Viterbo – Continua il calo delle nascite nel Lazio. Il saldo tra nati e morti nel 2014 tocca quota -4577.
Lo dice un dossier Istat sul bilancio demografico nazionale. Secondo cui il Lazio si unisce al trend negativo nazionale, che parla di un saldo tra nascite e decessi che tocca quota -100mila.

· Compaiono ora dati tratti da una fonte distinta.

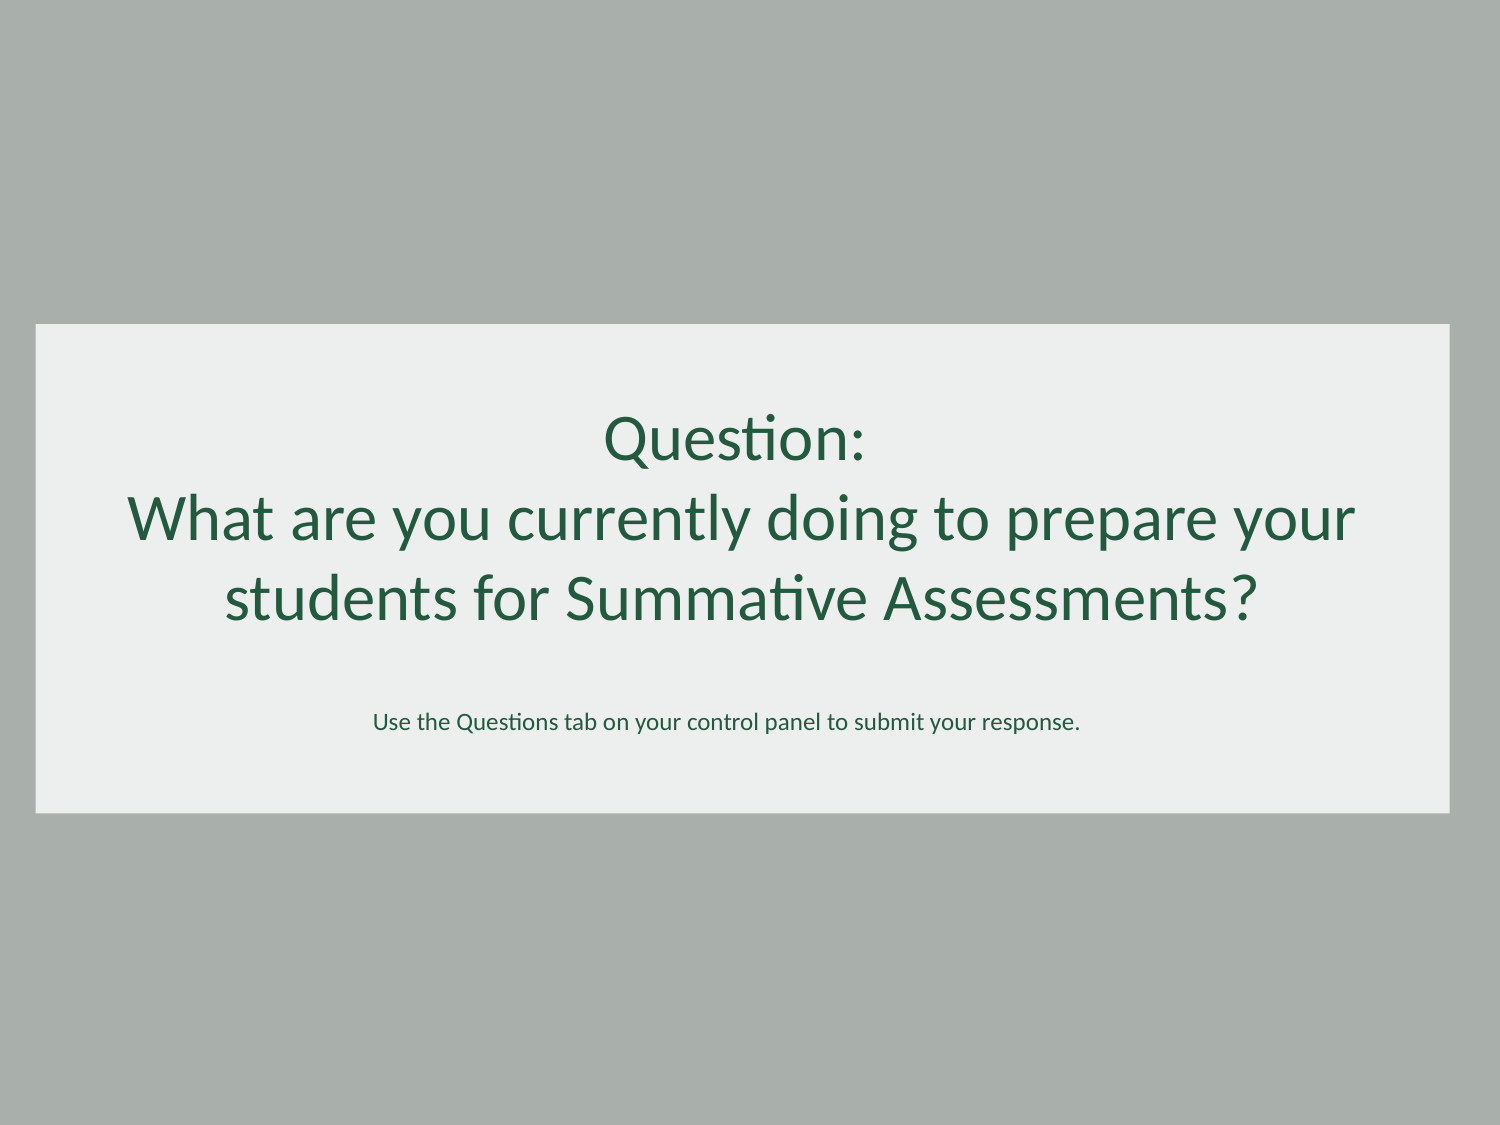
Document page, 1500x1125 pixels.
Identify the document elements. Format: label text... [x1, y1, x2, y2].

text_box [332, 582, 1357, 703]
title Question: What are you currently doing to prepare your students for Summative Assessments? Use the Questions tab on your control panel to submit your response. [35, 324, 1450, 814]
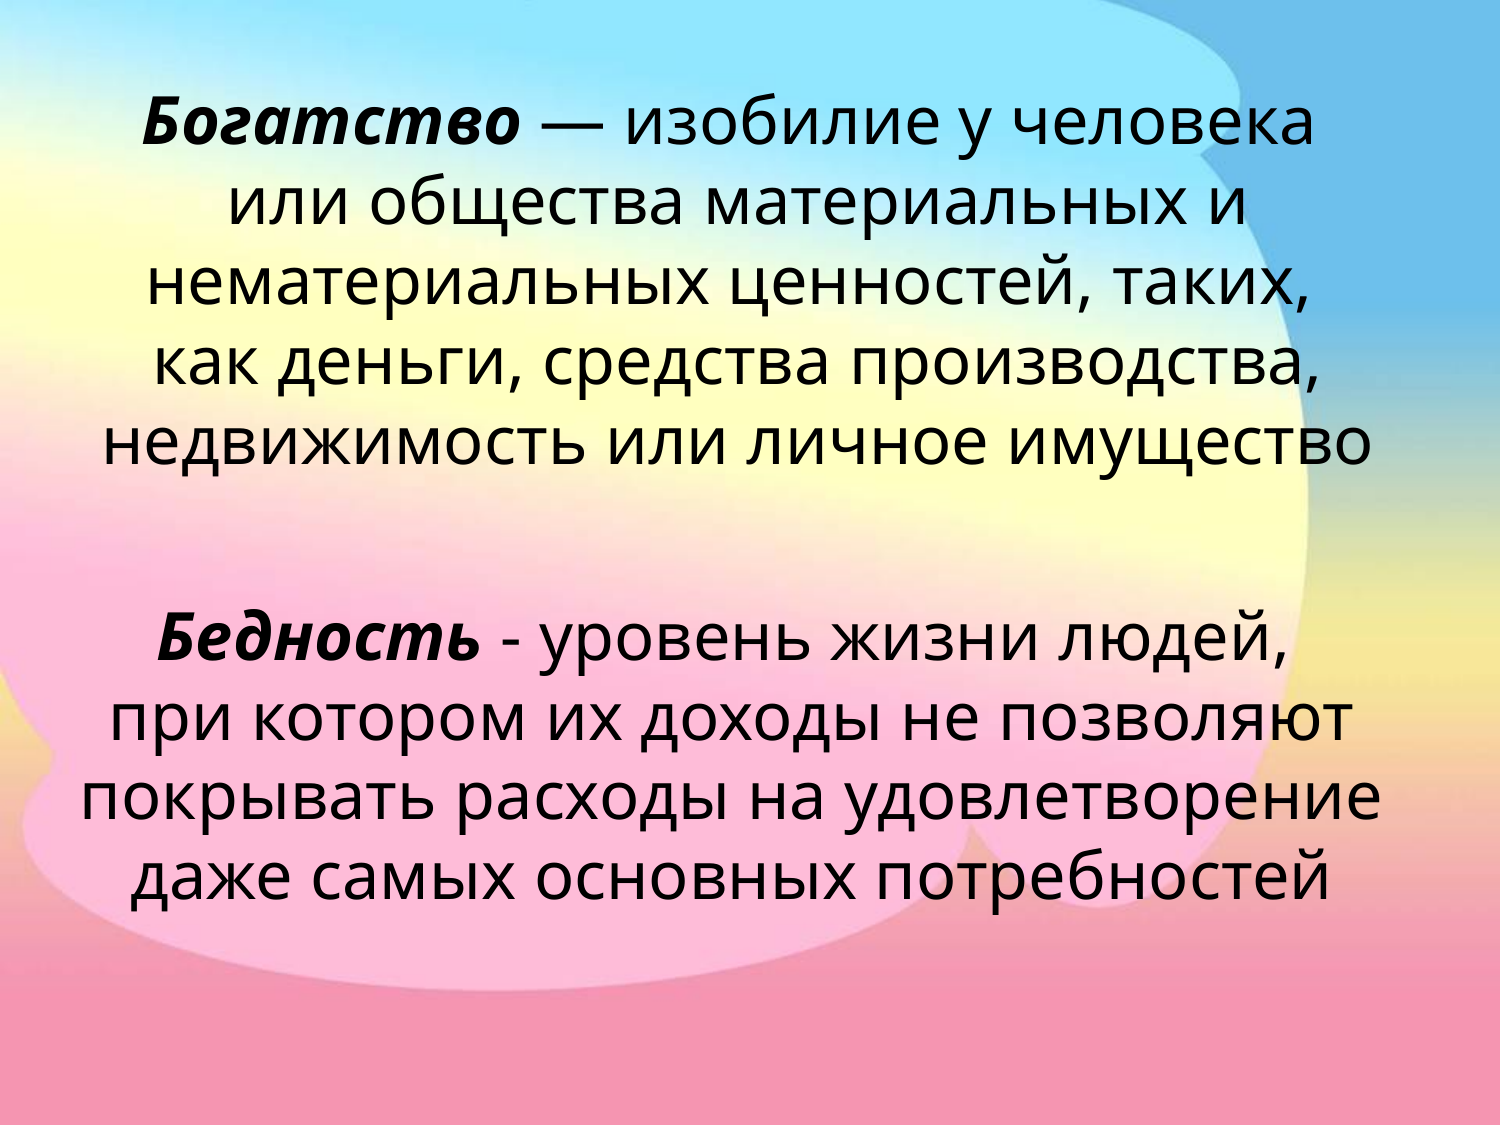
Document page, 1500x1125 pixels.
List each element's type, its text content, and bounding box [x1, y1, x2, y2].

text_box Богатство — изобилие у человека или общества материальных и нематериальных ценностей, таких, как деньги, средства производства, недвижимость или личное имущество [46, 70, 1430, 485]
text_box Бедность - уровень жизни людей, при котором их доходы не позволяют покрывать расходы на удовлетворение даже самых основных потребностей [58, 585, 1407, 921]
picture [0, 0, 1500, 1125]
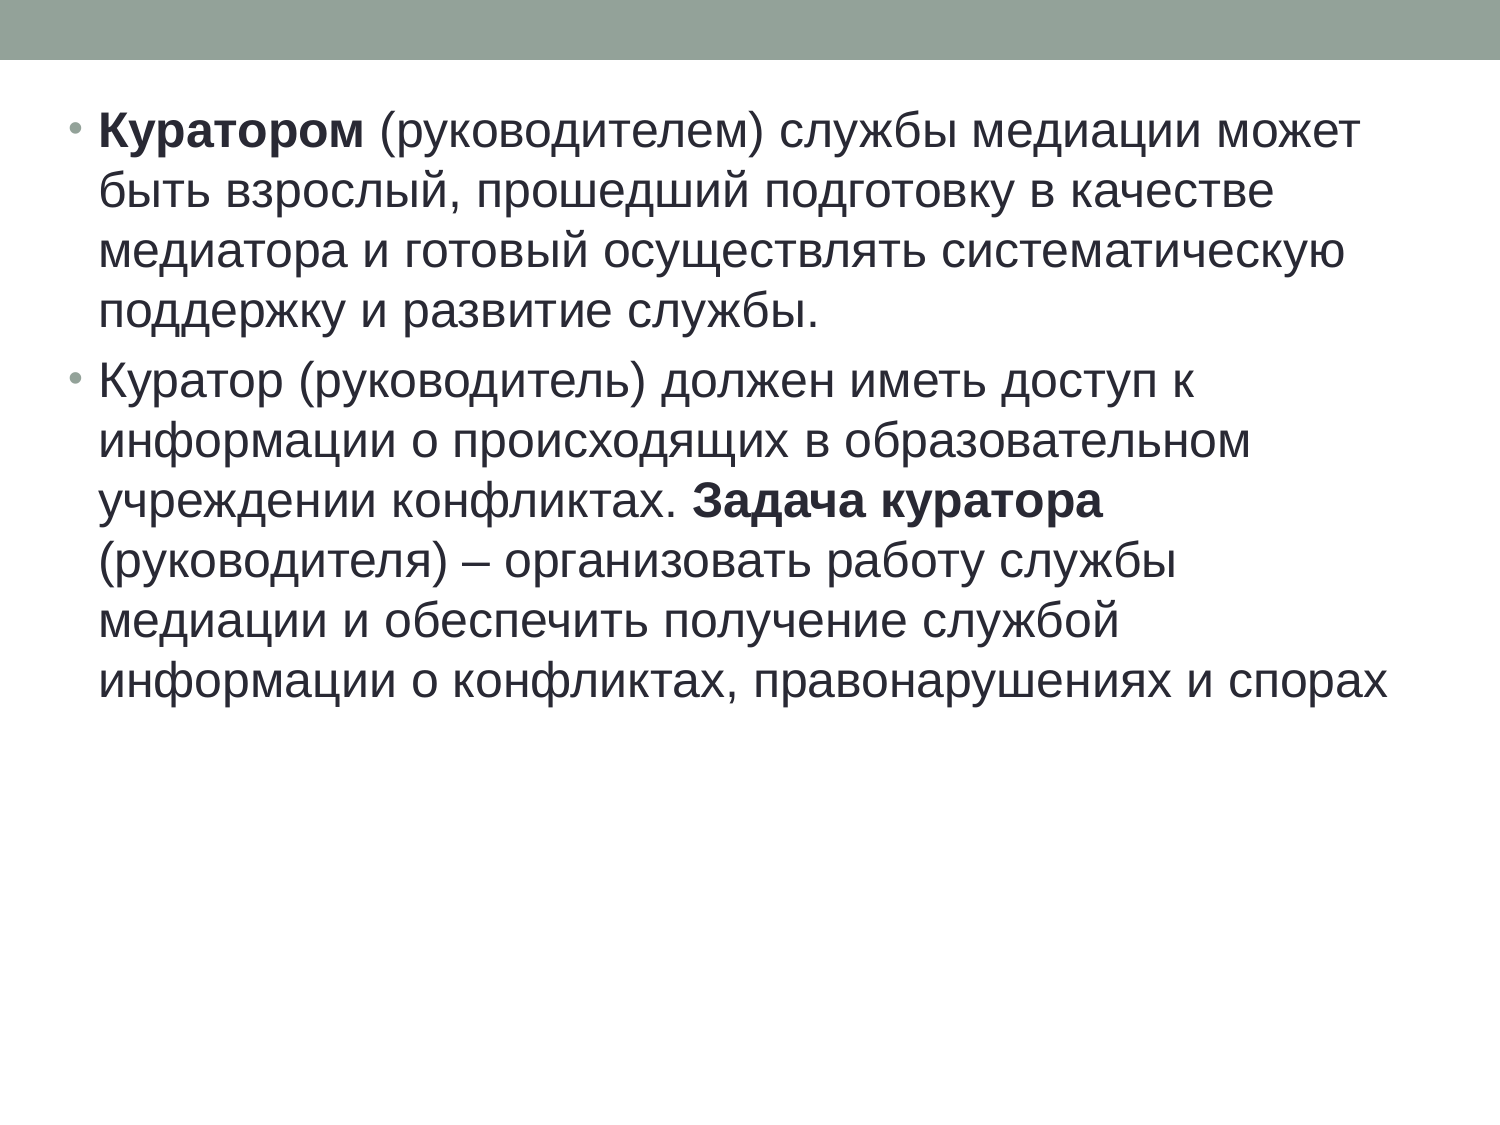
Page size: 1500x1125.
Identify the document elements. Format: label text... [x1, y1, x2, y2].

list Куратором (руководителем) службы медиации может быть взрослый, прошедший подготовку в качестве медиатора и готовый осуществлять систематическую поддержку и развитие службы. Куратор (руководитель) должен иметь доступ к информации о происходящих в образовательном учреждении конфликтах. Задача куратора (руководителя) – организовать работу службы медиации и обеспечить получение службой информации о конфликтах, правонарушениях и спорах [53, 90, 1425, 1005]
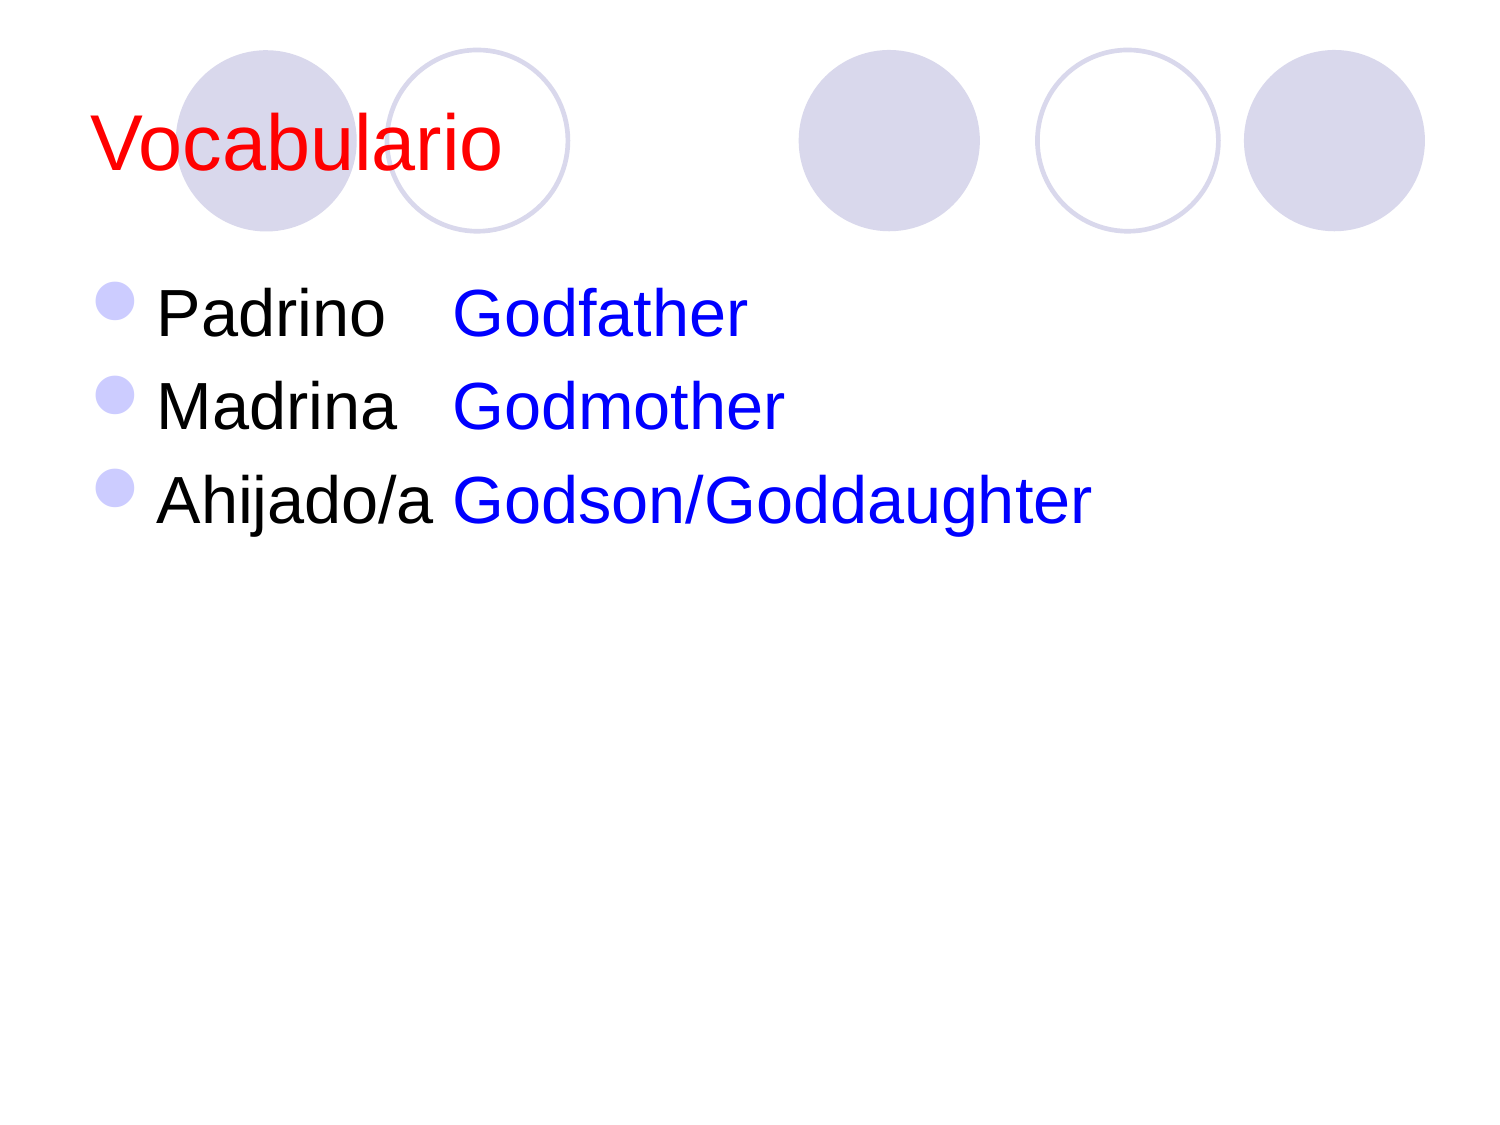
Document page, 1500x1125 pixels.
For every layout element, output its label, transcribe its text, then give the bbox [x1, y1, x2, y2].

Popolazione a crescita zero, quindi. Sia in regione che in Italia. Su tutto il territorio nazionale, infatti, nel 2014 si registrano 60.795.612 unità, con un aumento di appena 12.944 rispetto all’anno precedente. Un calo che viene compensato solamente dal flusso migratorio.
Nel complesso la popolazione straniera residente ha fatto registrare un incremento di 92.352 unità. Delle quali oltre 20.118 risiedono nel Lazio, che assieme alla Lombardia (23.135) detiene il record di numerosità.
Cresce, infine, l’emigrazione degli italiani. Dei 136mila (11.006 nel Lazio) che nel 2014 hanno lasciato il Belpaese per un periodo di emigrazione all’estero, ne sono rientrati poco meno di 30mila (2.756 nel Lazio). Rispetto agli anni precedenti diminuiscono gli immigrati e aumentano gli emigrati, con un saldo tra flussi in entrata e in uscita di +140 mila.